§ **ЦЕЛЬ ЗАДАНИЯ**
Перепишите без изменений участок отрывка о рассказе Зощенко от слов «Бедный влюбленный не» до слов «поэзии не осталось.» включительно.
::: ТЕКСТ ДЛЯ ЧТЕНИЯ
Бедный влюбленный не сомневается, что в грустных глазах его возлюбленной видна вся ее прекрасная, поэтическая душа. Но, увы, грубый материалист оказался прав. Через некоторое время у молодой жены любителя поэзии открылся легочный процесс.
Но это было еще не самое ужасное. Самое ужасное случилось, когда этот легочный процесс удалось залечить.
– А жена? – говорю.
Он говорит:
– Она поправилась. Только я с ней развелся. Мне нравятся поэтические особы, а она после поправки весь свой стиль потеряла. Ходит, поет, изменять начала на каждом шагу…
– А глаза? – говорю.
– А глаза, – говорит, – какие-то у ней буркалы стали, а не глаза. Никакой поэзии не осталось.
Конечно, проще всего было бы успокоиться на том, что назидательная история эта выражает точку зрения того человека, от имени которого Зощенко ведет свой «мещанский сказ». Это ни в коем случае не автор, а он – не шибко грамотный и туповатый мещанин – с торжеством извещает нас, что «всякая мистика, всякая идеалистика, разная неземная любовь и так далее и тому подобное есть форменная брехня и ерундистика».
::::::
::: ПРЕДСТАВЛЕННЫЙ МАТЕРИАЛ
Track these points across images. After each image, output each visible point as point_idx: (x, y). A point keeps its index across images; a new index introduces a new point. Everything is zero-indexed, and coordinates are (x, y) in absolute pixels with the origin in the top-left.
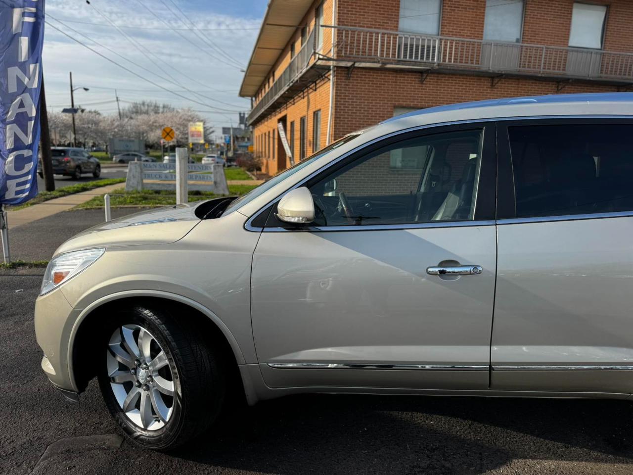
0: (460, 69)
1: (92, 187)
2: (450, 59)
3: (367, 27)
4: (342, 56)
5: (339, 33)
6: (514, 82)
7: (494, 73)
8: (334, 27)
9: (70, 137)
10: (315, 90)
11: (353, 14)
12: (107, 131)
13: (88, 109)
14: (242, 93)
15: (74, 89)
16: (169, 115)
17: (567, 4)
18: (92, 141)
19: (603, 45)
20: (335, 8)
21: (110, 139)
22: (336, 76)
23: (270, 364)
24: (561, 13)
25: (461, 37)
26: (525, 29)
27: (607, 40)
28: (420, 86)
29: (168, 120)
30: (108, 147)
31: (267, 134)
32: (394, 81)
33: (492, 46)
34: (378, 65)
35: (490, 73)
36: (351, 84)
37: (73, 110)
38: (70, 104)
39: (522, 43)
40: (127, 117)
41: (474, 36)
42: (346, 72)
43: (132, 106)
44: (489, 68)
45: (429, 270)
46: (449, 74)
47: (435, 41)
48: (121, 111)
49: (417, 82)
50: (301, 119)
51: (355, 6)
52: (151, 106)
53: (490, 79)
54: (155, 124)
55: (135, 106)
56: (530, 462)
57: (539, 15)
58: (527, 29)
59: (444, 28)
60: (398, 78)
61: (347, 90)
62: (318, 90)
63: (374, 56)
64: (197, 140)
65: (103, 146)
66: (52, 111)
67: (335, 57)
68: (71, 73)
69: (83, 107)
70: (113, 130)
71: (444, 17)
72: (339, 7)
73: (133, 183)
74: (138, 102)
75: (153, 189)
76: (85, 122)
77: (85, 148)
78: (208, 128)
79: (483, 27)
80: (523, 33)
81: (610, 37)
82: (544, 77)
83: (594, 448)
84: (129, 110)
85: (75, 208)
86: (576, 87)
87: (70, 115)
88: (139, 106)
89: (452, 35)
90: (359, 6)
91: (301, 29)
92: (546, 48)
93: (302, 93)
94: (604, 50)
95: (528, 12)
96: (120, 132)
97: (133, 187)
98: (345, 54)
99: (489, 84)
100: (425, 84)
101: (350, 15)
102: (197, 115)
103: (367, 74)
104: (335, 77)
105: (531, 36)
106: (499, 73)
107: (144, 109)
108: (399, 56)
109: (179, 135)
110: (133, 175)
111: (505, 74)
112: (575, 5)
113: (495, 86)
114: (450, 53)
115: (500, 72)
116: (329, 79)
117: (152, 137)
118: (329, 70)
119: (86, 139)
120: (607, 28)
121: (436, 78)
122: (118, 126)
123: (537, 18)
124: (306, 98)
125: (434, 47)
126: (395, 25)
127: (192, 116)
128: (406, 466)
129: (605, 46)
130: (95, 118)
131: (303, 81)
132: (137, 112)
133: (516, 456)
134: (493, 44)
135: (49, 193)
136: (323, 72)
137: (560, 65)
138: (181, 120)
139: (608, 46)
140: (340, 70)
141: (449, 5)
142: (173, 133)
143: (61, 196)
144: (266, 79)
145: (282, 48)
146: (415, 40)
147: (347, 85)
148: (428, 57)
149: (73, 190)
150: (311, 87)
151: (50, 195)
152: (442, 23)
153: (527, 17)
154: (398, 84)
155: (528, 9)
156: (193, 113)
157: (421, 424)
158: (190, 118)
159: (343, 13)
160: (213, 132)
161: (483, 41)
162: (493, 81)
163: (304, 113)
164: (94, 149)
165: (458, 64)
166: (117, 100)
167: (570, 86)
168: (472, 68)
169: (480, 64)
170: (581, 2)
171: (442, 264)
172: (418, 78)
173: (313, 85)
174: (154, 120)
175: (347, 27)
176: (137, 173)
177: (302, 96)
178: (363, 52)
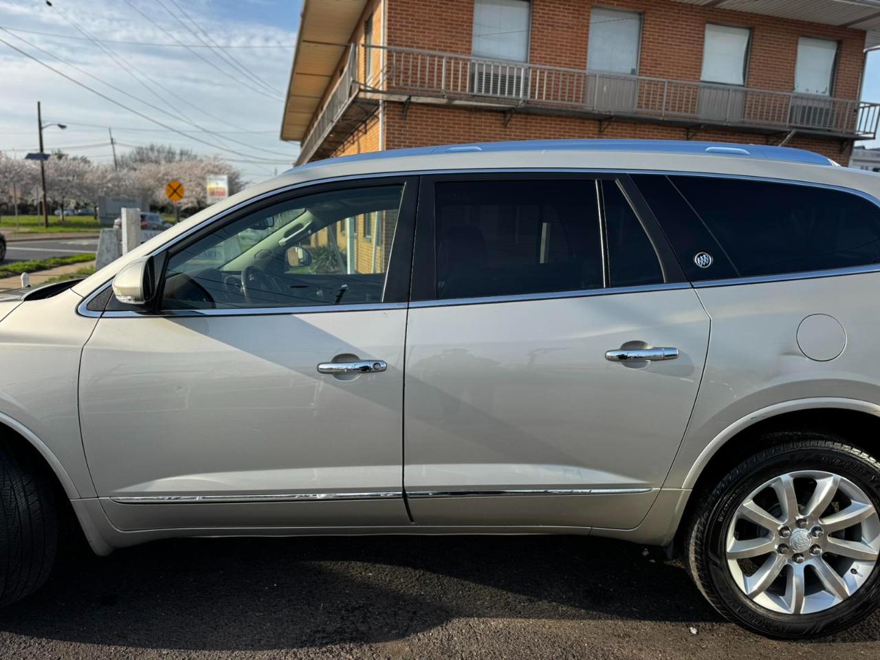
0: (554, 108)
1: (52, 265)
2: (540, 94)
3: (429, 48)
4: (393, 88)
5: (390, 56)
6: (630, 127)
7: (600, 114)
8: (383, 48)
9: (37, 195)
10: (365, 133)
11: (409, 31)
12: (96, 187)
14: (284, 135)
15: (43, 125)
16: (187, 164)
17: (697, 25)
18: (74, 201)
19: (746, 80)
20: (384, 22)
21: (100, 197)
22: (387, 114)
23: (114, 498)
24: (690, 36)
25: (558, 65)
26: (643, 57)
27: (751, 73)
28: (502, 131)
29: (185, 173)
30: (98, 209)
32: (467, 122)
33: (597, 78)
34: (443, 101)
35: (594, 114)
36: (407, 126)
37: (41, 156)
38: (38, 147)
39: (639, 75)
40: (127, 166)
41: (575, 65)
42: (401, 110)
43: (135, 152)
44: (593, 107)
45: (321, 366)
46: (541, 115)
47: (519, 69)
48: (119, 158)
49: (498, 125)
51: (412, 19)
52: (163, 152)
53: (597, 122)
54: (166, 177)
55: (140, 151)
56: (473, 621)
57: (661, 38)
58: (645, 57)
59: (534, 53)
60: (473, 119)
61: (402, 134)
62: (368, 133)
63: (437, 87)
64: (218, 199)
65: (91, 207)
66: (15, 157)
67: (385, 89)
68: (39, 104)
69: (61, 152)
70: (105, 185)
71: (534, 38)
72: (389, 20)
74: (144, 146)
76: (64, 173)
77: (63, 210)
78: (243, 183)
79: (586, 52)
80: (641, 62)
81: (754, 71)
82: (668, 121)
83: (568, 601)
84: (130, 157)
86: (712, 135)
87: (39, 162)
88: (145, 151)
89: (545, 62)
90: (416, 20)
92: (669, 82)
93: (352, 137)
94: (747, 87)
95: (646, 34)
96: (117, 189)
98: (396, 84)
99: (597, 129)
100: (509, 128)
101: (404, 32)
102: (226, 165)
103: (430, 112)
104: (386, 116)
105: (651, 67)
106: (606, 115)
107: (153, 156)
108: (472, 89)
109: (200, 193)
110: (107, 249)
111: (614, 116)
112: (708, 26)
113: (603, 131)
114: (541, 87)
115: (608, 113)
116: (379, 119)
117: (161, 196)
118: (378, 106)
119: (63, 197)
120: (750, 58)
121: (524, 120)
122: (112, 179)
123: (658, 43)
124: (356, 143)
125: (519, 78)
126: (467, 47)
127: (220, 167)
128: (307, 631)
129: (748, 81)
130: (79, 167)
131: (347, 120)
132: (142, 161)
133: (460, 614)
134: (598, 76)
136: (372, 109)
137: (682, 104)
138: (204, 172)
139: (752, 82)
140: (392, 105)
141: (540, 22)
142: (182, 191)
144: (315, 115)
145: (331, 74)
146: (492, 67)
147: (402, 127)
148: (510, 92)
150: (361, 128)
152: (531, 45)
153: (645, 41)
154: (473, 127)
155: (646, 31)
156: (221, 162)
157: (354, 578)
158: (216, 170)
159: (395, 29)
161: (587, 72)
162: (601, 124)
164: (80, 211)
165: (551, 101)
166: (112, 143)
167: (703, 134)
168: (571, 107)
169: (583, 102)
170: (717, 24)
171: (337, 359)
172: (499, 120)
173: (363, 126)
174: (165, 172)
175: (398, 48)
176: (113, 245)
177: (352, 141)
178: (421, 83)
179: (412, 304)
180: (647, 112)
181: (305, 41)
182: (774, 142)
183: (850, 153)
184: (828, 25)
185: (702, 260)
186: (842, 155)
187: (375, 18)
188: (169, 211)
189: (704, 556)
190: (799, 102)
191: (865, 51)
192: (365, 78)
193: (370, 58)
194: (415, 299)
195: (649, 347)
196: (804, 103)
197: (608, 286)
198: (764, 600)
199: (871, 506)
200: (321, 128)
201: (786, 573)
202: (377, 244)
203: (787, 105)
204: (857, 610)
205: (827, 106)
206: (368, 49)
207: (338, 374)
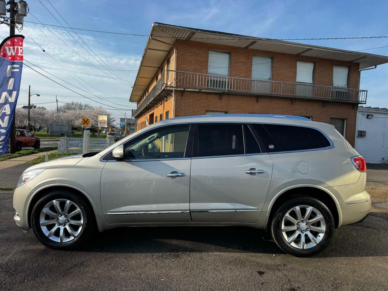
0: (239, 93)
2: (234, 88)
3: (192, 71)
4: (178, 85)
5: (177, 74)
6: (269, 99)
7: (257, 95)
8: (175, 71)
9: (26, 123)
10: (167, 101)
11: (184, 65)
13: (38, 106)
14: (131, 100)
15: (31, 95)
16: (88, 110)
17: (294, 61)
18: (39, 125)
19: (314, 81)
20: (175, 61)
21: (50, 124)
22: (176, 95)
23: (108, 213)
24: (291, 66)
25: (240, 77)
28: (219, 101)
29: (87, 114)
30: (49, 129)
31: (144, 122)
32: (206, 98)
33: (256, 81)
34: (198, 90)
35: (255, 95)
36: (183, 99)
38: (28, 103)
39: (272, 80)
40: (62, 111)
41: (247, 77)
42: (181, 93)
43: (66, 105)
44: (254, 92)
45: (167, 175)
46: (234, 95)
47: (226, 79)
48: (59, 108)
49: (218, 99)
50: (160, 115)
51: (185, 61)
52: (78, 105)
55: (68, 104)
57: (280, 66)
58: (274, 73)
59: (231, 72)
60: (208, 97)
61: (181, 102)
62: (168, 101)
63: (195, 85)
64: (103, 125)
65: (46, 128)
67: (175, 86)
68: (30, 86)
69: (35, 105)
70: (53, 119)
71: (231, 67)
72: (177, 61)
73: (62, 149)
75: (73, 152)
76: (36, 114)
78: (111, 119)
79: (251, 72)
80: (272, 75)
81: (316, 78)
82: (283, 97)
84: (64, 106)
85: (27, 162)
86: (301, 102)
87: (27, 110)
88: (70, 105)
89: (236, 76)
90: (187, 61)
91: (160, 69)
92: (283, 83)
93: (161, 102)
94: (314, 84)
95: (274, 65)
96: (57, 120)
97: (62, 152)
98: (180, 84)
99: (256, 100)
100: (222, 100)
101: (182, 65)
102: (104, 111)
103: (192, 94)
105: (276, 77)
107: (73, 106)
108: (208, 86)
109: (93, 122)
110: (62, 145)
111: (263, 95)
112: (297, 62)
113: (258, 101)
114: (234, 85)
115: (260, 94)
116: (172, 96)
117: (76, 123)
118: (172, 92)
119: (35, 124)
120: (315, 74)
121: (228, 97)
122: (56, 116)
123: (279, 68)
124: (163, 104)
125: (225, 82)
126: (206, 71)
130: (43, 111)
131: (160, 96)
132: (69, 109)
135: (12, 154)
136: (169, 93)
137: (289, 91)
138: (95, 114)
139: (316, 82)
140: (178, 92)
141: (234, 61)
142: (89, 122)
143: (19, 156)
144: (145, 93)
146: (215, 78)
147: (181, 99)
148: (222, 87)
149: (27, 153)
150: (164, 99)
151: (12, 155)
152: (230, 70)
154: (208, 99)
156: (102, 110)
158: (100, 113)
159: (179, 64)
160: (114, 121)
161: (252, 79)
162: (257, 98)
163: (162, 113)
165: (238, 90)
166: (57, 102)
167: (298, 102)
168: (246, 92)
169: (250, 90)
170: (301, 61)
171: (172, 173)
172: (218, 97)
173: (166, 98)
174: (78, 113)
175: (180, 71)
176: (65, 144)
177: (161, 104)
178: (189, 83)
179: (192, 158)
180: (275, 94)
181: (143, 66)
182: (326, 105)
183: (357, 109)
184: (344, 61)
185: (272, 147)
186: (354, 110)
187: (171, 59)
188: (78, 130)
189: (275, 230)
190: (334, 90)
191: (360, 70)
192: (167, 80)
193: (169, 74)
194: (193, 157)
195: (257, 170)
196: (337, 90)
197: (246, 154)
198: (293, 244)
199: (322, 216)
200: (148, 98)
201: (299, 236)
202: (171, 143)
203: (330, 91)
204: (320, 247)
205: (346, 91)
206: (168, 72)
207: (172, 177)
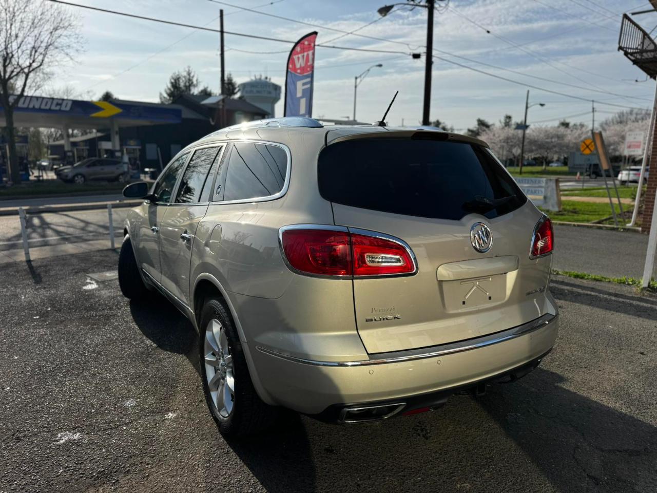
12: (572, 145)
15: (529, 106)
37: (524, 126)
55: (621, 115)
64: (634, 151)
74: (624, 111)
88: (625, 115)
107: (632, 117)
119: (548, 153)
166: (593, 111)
::::::
::: ПРЕДСТАВЛЕННЫЙ МАТЕРИАЛ
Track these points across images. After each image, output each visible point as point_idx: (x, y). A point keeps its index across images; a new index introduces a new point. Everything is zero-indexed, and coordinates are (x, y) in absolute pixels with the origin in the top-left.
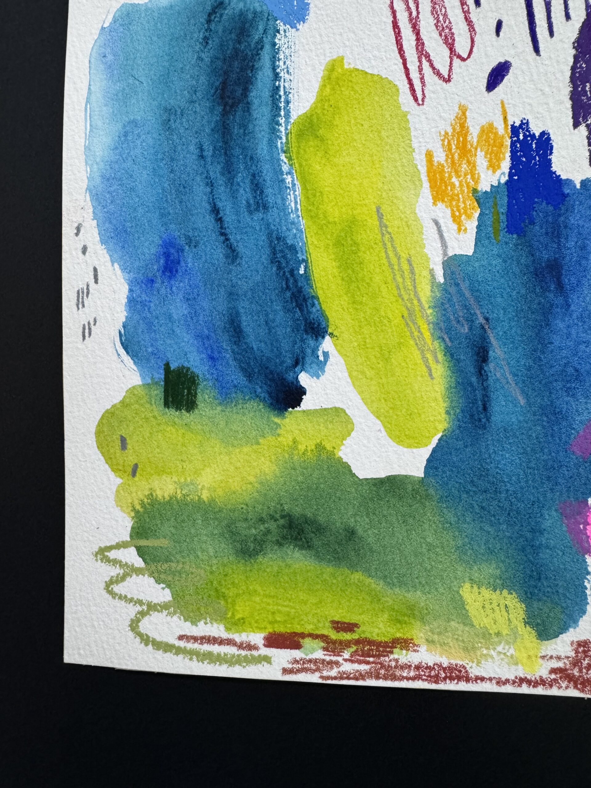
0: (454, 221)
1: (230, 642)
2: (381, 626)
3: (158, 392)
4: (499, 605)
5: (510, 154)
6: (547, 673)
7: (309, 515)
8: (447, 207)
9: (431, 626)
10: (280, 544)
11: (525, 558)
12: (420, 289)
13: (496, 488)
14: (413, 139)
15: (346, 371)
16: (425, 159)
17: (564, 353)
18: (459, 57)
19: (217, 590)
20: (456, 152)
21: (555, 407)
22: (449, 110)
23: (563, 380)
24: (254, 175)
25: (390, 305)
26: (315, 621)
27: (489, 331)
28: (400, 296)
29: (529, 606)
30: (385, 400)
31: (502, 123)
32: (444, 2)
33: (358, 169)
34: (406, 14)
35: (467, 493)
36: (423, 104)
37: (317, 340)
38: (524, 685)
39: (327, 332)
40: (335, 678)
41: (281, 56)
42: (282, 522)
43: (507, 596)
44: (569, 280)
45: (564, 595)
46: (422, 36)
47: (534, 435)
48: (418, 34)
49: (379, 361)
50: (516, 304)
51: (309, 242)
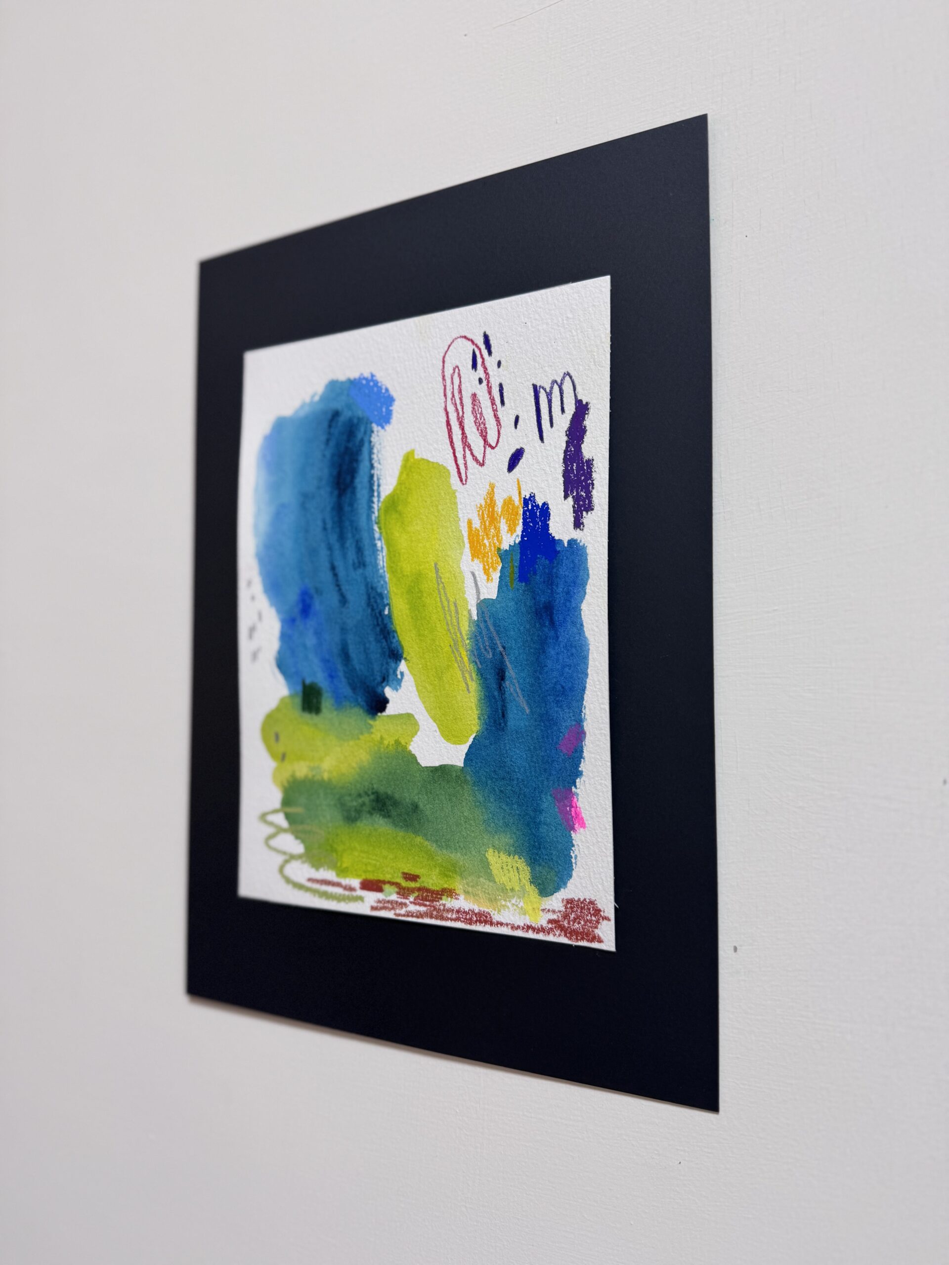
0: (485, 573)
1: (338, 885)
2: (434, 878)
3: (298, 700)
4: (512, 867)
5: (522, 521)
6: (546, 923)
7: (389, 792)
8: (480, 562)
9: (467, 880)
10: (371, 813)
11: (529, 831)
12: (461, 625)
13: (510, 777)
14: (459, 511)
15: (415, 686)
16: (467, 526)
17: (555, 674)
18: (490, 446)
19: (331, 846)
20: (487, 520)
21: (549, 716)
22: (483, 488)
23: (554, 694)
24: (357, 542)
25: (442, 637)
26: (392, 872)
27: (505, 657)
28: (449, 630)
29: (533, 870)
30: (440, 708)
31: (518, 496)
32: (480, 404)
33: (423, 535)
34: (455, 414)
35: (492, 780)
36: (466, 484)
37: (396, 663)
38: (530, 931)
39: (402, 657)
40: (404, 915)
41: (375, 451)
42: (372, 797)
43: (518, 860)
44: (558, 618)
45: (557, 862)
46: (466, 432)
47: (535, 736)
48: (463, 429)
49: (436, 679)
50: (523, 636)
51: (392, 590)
::::::
::: ПРЕДСТАВЛЕННЫЙ МАТЕРИАЛ
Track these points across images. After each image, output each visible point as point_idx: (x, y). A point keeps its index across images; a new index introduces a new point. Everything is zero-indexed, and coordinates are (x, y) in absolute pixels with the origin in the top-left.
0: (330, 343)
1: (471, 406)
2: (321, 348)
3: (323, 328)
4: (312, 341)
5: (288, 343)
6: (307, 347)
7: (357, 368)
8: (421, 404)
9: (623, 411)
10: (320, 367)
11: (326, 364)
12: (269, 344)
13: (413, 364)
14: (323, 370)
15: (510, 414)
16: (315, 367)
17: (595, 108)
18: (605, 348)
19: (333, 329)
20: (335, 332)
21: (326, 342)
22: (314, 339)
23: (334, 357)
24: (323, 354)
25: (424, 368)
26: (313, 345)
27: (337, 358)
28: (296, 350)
::::::
§ **РЕШЕНИЕ ЗАДАНИЯ**
Бедный влюбленный не сомневается, что в грустных глазах его возлюбленной видна вся ее прекрасная, поэтическая душа. Но, увы, грубый материалист оказался прав. Через некоторое время у молодой жены любителя поэзии открылся легочный процесс.
Но это было еще не самое ужасное. Самое ужасное случилось, когда этот легочный процесс удалось залечить.
– А жена? – говорю.
Он говорит:
– Она поправилась. Только я с ней развелся. Мне нравятся поэтические особы, а она после поправки весь свой стиль потеряла. Ходит, поет, изменять начала на каждом шагу…
– А глаза? – говорю.
– А глаза, – говорит, – какие-то у ней буркалы стали, а не глаза. Никакой поэзии не осталось.